Wanderings in the world of imagination

The surreal tales in Barry Yourgrau's "Haunted Traveller" embody some hard-won real-world truths.

Published April 28, 1999 4:00PM (EDT)

Every once in a while you stumble on a book that so captivates you, you drop everything else you were supposed to be doing and just read and read and read.

That's what happened to me last weekend. I was flying to Los Angeles for a travel festival, and on the recommendation of a colleague I threw into my carry-on bag a new book called "Haunted Traveller," by Barry Yourgrau.
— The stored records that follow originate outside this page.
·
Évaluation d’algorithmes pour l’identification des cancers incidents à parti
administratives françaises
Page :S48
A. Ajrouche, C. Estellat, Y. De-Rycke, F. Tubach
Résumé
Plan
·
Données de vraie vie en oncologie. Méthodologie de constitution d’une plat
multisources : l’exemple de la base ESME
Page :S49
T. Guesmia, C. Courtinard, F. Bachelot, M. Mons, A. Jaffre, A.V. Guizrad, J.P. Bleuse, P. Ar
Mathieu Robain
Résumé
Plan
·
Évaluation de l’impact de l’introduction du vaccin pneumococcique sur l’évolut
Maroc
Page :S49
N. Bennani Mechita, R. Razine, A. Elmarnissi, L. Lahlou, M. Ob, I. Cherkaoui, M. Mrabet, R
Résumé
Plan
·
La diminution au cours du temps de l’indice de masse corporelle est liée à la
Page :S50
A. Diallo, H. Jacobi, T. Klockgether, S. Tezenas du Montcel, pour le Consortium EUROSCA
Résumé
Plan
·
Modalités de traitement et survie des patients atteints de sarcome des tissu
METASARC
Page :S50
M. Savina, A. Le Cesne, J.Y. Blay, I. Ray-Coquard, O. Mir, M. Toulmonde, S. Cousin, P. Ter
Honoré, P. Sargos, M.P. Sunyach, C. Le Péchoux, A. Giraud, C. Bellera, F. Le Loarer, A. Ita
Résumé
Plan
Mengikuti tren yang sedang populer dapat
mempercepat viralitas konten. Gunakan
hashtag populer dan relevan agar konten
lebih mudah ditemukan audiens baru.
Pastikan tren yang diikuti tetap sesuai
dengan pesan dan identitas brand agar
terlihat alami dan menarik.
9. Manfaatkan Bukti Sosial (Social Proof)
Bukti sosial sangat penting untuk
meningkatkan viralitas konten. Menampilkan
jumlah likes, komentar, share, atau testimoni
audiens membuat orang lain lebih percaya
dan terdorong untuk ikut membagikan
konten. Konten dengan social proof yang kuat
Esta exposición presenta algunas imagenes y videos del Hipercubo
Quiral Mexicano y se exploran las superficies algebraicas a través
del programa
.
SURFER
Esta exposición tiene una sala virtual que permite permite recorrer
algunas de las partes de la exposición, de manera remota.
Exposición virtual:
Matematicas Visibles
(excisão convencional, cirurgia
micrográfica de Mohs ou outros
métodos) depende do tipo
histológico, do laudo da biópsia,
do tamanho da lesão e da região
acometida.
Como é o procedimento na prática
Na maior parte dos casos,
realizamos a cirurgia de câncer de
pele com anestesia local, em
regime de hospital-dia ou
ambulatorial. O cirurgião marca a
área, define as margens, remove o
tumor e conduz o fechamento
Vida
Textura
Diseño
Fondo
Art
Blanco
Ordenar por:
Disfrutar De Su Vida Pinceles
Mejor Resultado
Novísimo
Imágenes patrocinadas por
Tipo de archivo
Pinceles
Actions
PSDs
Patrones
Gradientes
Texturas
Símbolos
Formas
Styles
I had been planning to accomplish all manner of things during that journey -- get my life organized, make notes toward those unwritten articles on Paris, Japan and the Philippines, plan the kids' summer schedules -- but instead I opened "Haunted Traveller" in the airport.

Two and a half hours later, when we landed at LAX, I was still reading -- my life still disorganized, my notes still unwritten, the summer still a bright chaos.

When I first opened the book, I thought I would just swoop through it, like a bird winging through a wood to see if there were any branches worth perching on. But this is not a book you swoop through, a fact that was clear by the third tale, "Suitcase," which begins like this:

I'm on an old-fashioned train. I doze off to the gentle sway of the wheels. I wake up. I blink. Then I sit bolt upright. My suitcase is missing. I look around wildly. The train has stopped, in the open countryside. I leap up and throw open the sliding door and rush out into the passage, shouting for the conductor. The carriage is deserted. So is the next one. I come back and see the outside door of my compartment open. I clamber down. A crowd of passengers is gathered by the tracks a ways off. They watch the conductor kneeling over an open suitcase, whose contents he is strewing over the ground.

It's my suitcase. I give a shout and go running along the side of the train. "That's mine!" I cry, as I come up breathlessly. "That's my suitcase! Someone stole it. What are you doing -- where did you find it?" The conductor looks up at me mildly as I squat beside him. "This is yours, you say?" he says. "Yes, yes," I assure him irritably, scrounging around for my personal things and restoring them to semi-privacy under the eyes of the crowd. "Someone made off with it while I was asleep. Where did you find it?" "In your compartment," he says. "On the rack above you."

I turn my head and stare at him. "What are you saying?" I demand. He shrugs. "You were asleep,' he says. "We didn't know whose it was."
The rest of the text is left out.